257     Miss Wein submitted that it was likewise not necessary for the Court in this case to decide when human life begins although she acknowledged that the value to be placed on "potential life" was significant in assessing the importance of the legislative objective sought to be achieved by s. 251. It would be my view, and I think it is consistent with the position taken by the United States Supreme Court in Roe v. Wade, that the value to be placed on the foetus as potential life is directly related to the stage of its development during gestation. The undeveloped foetus starts out as a newly fertilized ovum; the fully developed foetus emerges ultimately as an infant. A developmental progression takes place in between these two extremes and, in my opinion, this progression has a direct bearing on the value of the foetus as potential life. It is a fact of human experience that a miscarriage or spontaneous abortion of the foetus at six months is attended by far greater sorrow and sense of loss than a miscarriage or spontaneous abortion at six days or even six weeks. This is not, of course, to deny that the foetus is potential life from the moment of conception. Indeed, I agree with the observation of O'Connor J., dissenting in City of Akron v. Akron Center for Reproductive Health, Inc., supra, at p. 461, (referred to by my colleague Beetz J. in his reasons, at p. 113) that the foetus is potential life from the moment of conception. It is simply to say that in balancing the state's interest in the protection of the foetus as potential life under s. 1 of the Charter against the right of the pregnant woman under s. 7 greater weight should be given to the state's interest in the later stages of pregnancy than in the earlier. The foetus should accordingly, for purposes of s. 1, be viewed in differential and developmental terms: see L. W. Sumner, Professor of Philosophy at the University of Toronto, Abortion and Moral Theory (1981), pp. 125-28.

258     As Professor Sumner points out, both traditional approaches to abortion, the so-called "liberal" and "conservative" approaches, fail to take account of the essentially developmental nature of the gestation process. A developmental view of the foetus, on the other hand, supports a permissive approach to abortion in the early stages of pregnancy and a restrictive approach in the later stages. In the early stages the woman's autonomy would be absolute; her decision, reached in consultation with her physician, not to carry the foetus to term would be conclusive. The state would have no business inquiring into her reasons. Her reasons for having an abortion would, however, be the proper subject of inquiry at the later stages of her pregnancy when the state's compelling interest in the protection of the foetus would justify it in prescribing conditions. The precise point in the development of the foetus at which the state's interest in its protection becomes "compelling" I leave to the informed judgment of the legislature which is in a position to receive guidance on the subject from all the relevant disciplines. It seems to me, however, that it might fall somewhere in the second trimester. Indeed, according to Professor Sumner (p. 159), a differential abortion policy with a time limit in the second trimester is already in operation in the United States, Great Britain, France, Italy, Sweden, the Soviet Union, China, India, Japan and most of the countries of Eastern Europe although the time limits vary in these countries from the beginning to the end of the second trimester (cf.
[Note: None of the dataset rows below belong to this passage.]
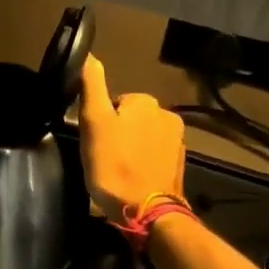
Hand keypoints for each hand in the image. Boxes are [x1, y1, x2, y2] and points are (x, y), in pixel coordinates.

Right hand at [77, 55, 185, 219]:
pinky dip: (143, 163)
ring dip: (131, 149)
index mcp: (145, 102)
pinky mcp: (179, 165)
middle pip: (130, 119)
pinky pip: (154, 155)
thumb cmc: (114, 166)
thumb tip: (89, 55)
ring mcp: (177, 141)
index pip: (114, 103)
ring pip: (142, 137)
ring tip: (117, 171)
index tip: (94, 141)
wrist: (148, 214)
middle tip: (103, 158)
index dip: (100, 121)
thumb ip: (92, 86)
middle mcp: (167, 115)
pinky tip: (133, 178)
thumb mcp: (94, 122)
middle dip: (117, 134)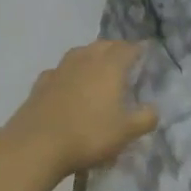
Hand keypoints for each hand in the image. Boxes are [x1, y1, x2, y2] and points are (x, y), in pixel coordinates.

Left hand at [4, 40, 158, 176]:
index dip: (138, 49)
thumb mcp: (126, 132)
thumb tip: (154, 109)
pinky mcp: (41, 83)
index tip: (145, 52)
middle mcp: (85, 60)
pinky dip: (68, 73)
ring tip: (97, 67)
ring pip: (80, 53)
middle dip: (115, 49)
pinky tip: (68, 84)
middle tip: (124, 60)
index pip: (127, 48)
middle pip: (103, 45)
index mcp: (109, 67)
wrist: (36, 145)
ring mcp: (60, 69)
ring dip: (91, 56)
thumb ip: (145, 118)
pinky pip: (60, 70)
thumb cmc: (88, 135)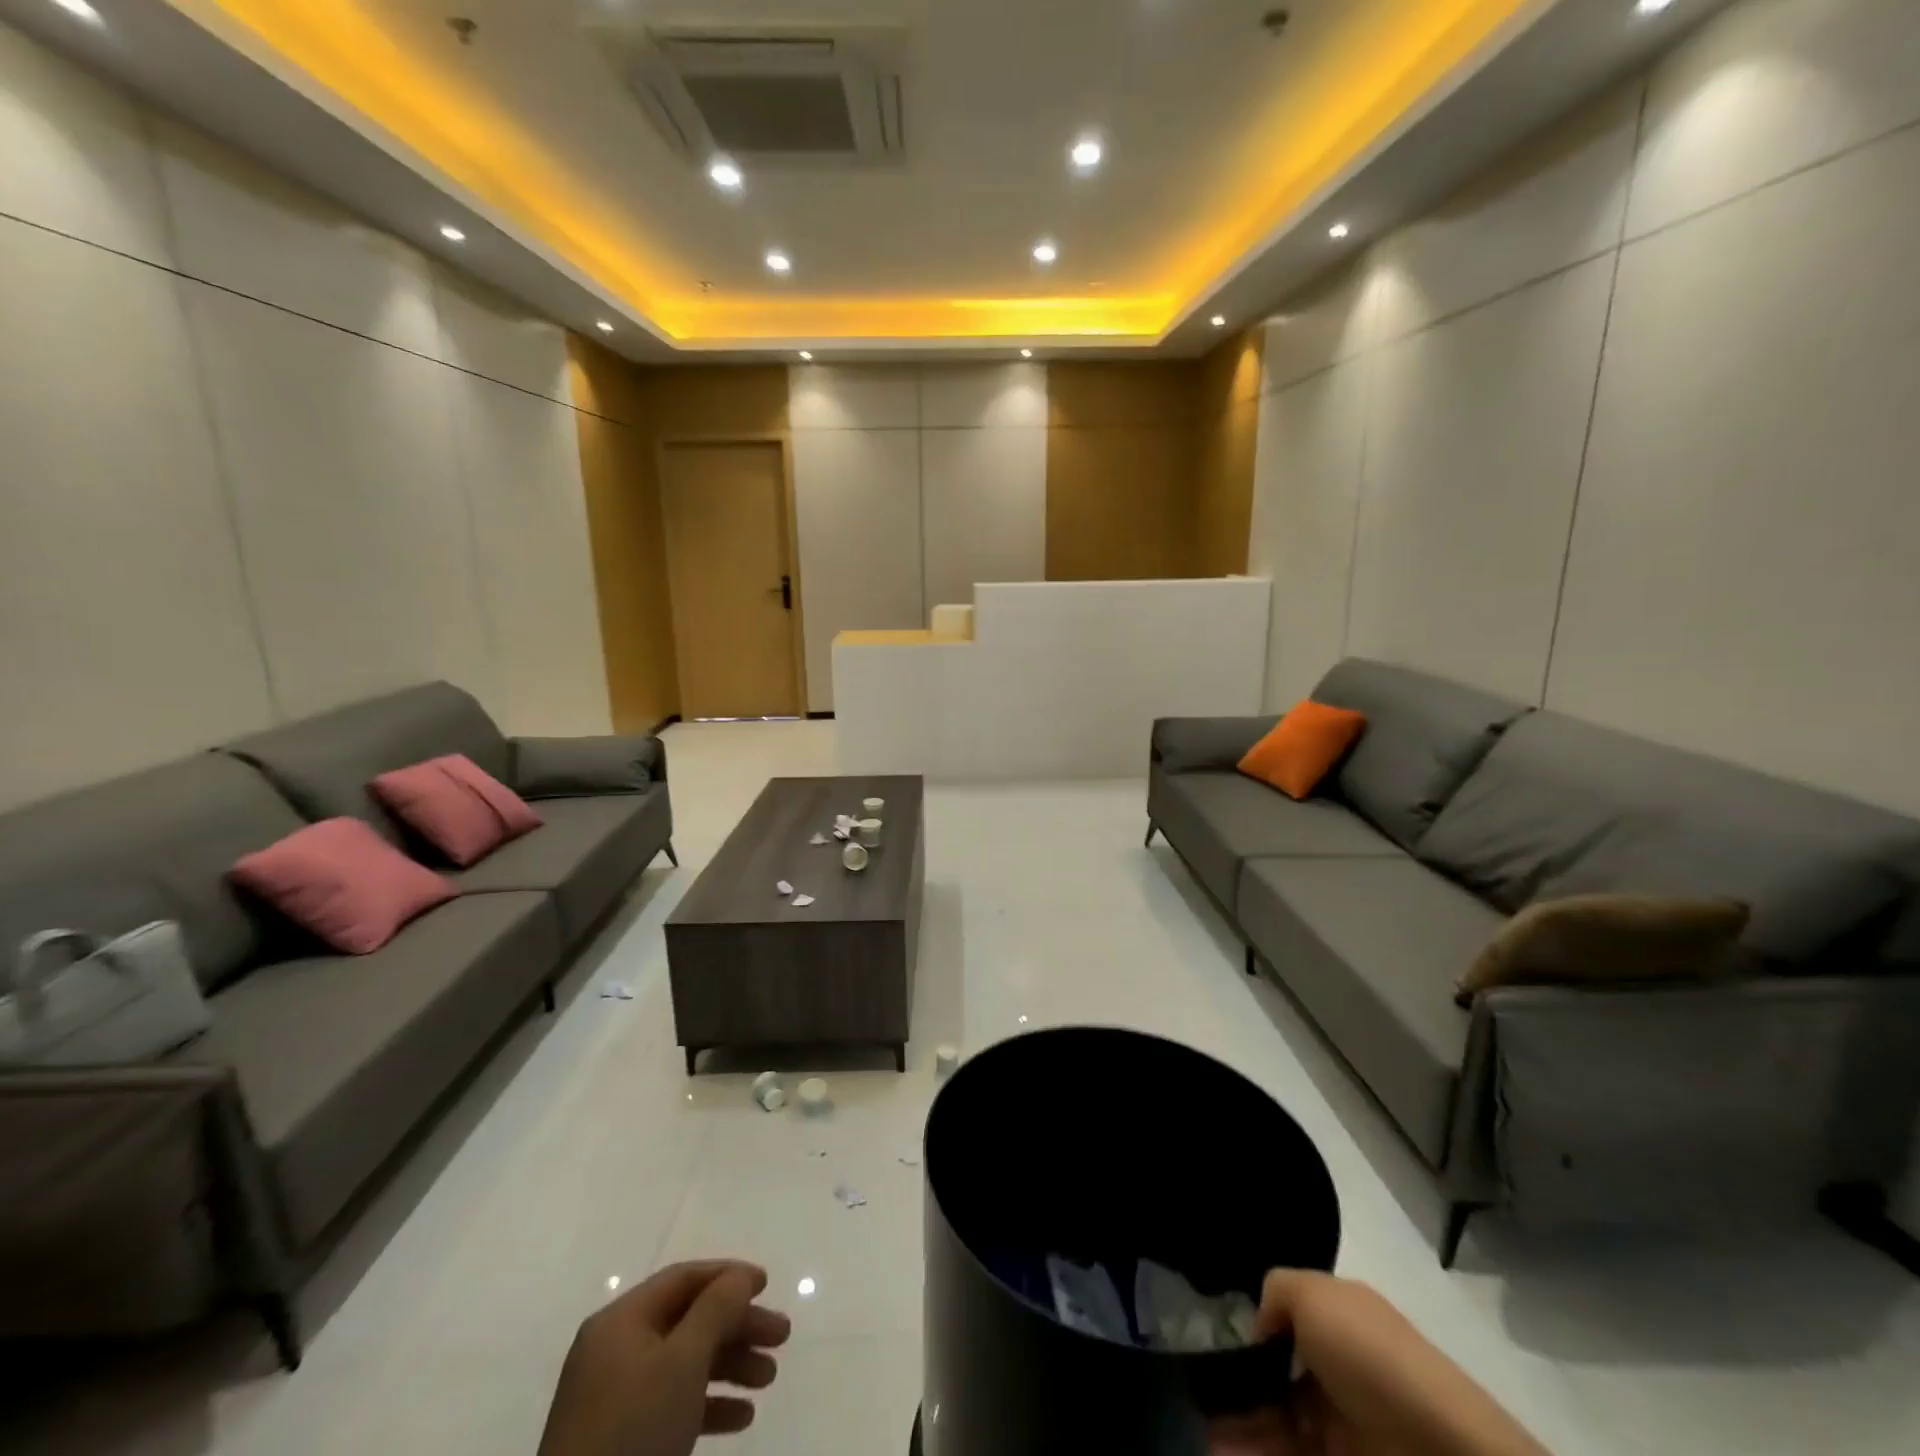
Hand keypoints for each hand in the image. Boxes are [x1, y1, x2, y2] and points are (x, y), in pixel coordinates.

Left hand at [538, 1260, 791, 1455]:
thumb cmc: (633, 1429)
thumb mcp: (683, 1361)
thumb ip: (717, 1309)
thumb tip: (740, 1276)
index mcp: (621, 1321)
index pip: (683, 1279)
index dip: (728, 1276)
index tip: (767, 1286)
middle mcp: (615, 1350)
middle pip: (688, 1320)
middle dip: (738, 1326)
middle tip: (781, 1337)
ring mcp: (614, 1397)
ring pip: (684, 1363)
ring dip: (731, 1365)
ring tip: (769, 1379)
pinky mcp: (620, 1440)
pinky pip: (672, 1403)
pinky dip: (709, 1404)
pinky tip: (742, 1417)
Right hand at [1210, 1271, 1548, 1455]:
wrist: (1447, 1455)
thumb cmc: (1372, 1358)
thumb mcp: (1314, 1294)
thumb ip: (1276, 1292)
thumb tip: (1260, 1329)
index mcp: (1338, 1321)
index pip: (1284, 1324)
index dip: (1249, 1337)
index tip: (1213, 1351)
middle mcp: (1339, 1371)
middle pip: (1275, 1380)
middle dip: (1235, 1391)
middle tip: (1196, 1401)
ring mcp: (1344, 1430)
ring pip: (1277, 1425)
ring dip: (1238, 1429)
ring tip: (1203, 1435)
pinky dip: (1255, 1452)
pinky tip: (1221, 1450)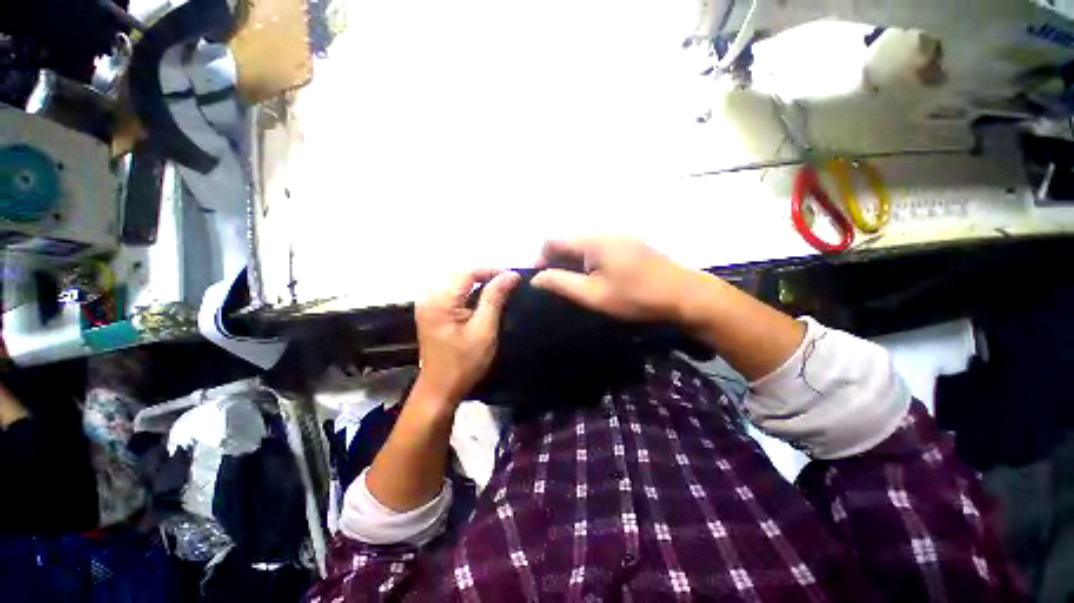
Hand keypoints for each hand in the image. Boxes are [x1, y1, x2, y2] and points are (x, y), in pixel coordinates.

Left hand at [413, 269, 520, 403]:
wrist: (440, 389)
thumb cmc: (464, 362)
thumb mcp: (484, 329)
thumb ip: (495, 298)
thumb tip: (511, 275)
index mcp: (440, 300)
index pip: (468, 271)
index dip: (492, 271)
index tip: (513, 278)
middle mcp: (430, 296)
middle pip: (460, 273)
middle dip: (485, 275)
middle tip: (508, 284)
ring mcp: (428, 304)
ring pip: (456, 281)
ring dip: (478, 282)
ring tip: (499, 290)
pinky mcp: (432, 311)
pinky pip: (452, 291)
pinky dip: (469, 291)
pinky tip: (483, 299)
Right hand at [531, 237, 695, 322]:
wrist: (684, 295)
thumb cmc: (635, 297)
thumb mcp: (593, 295)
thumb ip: (561, 283)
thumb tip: (536, 278)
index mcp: (592, 241)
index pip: (552, 240)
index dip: (540, 258)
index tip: (540, 281)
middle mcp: (604, 232)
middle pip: (568, 241)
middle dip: (556, 261)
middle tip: (557, 286)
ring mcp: (619, 236)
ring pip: (583, 245)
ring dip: (572, 262)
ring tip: (575, 285)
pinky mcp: (630, 244)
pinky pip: (599, 248)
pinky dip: (589, 261)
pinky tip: (596, 278)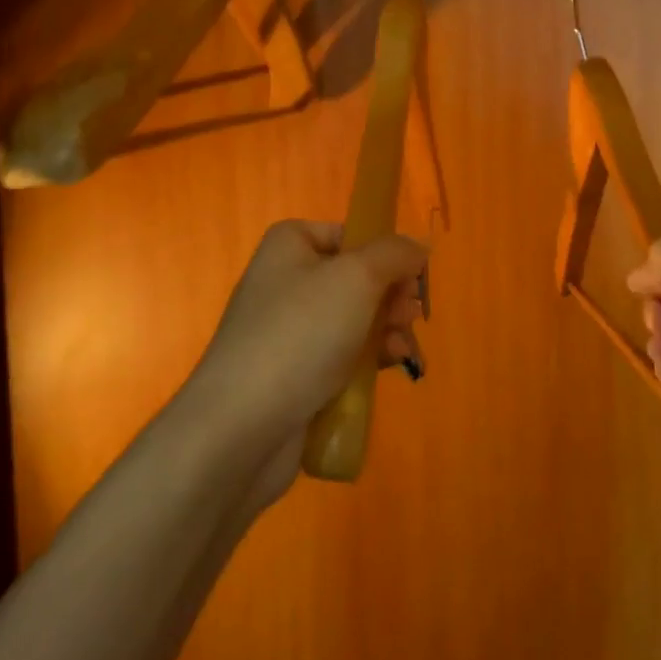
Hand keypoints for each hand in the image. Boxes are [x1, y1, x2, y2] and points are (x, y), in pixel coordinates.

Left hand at [188, 221, 426, 506]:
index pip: (349, 234)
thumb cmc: (301, 334)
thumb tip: (418, 246)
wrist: (242, 426)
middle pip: (357, 277)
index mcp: (289, 245)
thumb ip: (395, 253)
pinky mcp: (294, 371)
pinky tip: (390, 366)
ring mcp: (288, 329)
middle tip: (410, 315)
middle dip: (392, 296)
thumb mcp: (357, 277)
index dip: (385, 252)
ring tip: (402, 347)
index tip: (411, 277)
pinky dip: (370, 357)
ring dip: (387, 328)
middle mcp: (285, 280)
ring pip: (355, 318)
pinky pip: (343, 354)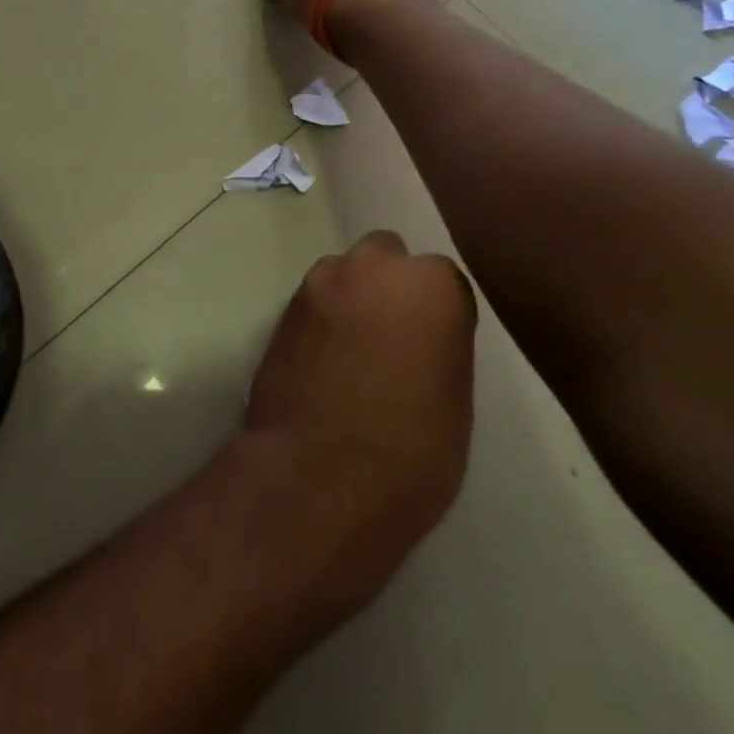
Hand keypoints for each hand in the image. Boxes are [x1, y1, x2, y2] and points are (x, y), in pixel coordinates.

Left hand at [245, 231, 477, 608]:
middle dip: (388, 284)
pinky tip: (322, 363)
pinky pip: (311, 305)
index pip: (442, 280)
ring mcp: (318, 285)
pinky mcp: (280, 311)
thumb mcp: (453, 398)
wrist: (318, 476)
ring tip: (351, 352)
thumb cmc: (411, 448)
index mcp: (429, 284)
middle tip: (391, 336)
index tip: (435, 345)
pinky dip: (320, 323)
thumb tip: (419, 337)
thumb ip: (438, 346)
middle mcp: (370, 267)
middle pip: (385, 257)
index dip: (438, 314)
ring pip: (341, 275)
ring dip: (349, 299)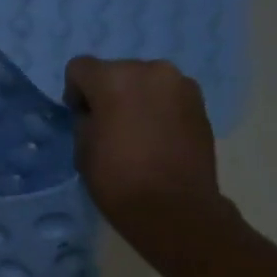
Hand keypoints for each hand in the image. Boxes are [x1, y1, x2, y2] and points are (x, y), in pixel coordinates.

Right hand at [63, 56, 238, 273]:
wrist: (174, 208)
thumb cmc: (118, 181)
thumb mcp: (83, 150)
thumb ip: (86, 120)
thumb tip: (96, 113)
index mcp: (114, 78)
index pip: (80, 67)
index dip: (75, 92)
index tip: (82, 118)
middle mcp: (150, 70)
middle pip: (116, 71)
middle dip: (109, 93)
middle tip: (111, 127)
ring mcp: (180, 84)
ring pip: (146, 82)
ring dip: (137, 99)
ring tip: (139, 133)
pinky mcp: (200, 103)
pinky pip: (169, 96)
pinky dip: (160, 109)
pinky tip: (159, 138)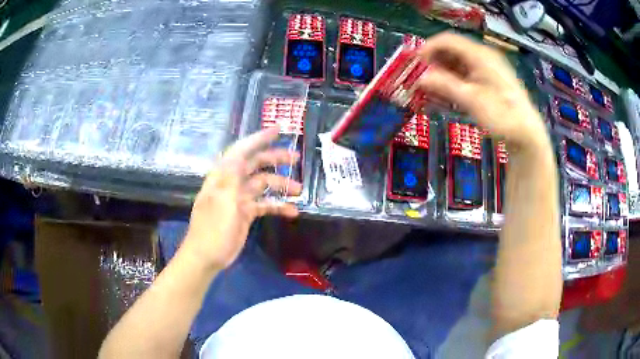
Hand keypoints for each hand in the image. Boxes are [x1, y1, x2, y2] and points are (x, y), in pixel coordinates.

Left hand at [183, 127, 301, 270]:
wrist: (207, 256)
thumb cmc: (213, 229)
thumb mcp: (222, 201)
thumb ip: (232, 177)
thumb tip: (241, 154)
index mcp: (223, 176)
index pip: (242, 150)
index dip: (259, 138)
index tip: (279, 130)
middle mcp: (232, 183)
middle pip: (255, 164)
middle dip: (275, 159)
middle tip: (296, 159)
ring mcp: (239, 198)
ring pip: (263, 184)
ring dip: (280, 185)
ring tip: (299, 190)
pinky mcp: (246, 213)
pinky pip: (265, 204)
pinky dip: (278, 206)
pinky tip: (292, 211)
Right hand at [417, 33, 547, 150]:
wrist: (526, 134)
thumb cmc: (501, 116)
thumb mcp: (472, 100)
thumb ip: (445, 86)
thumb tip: (421, 78)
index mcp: (480, 55)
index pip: (448, 40)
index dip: (428, 48)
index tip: (414, 62)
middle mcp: (483, 57)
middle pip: (452, 51)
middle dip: (434, 62)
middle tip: (421, 77)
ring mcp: (488, 69)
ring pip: (459, 64)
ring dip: (443, 73)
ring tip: (430, 88)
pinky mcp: (490, 82)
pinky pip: (467, 75)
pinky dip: (454, 81)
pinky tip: (446, 94)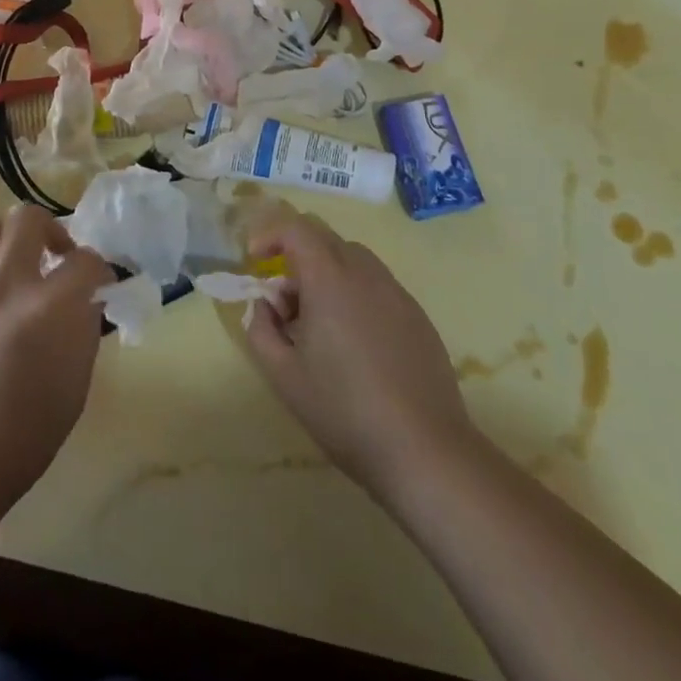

Stephen L. Isaacs, "Reproductive Rights 1983: An International Survey" (1982-83), 14 Columbia Human Rights Law Rev. 311, with respect to France and Italy).

259     Section 251 of the Criminal Code takes the decision away from the woman at all stages of her pregnancy. It is a complete denial of the woman's constitutionally protected right under s. 7, not merely a limitation on it. It cannot, in my opinion, meet the proportionality test in Oakes. It is not sufficiently tailored to the legislative objective and does not impair the woman's right "as little as possible". It cannot be saved under s. 1. Accordingly, even if the section were to be amended to remedy the purely procedural defects in the legislative scheme referred to by the Chief Justice and Beetz J. it would, in my opinion, still not be constitutionally valid.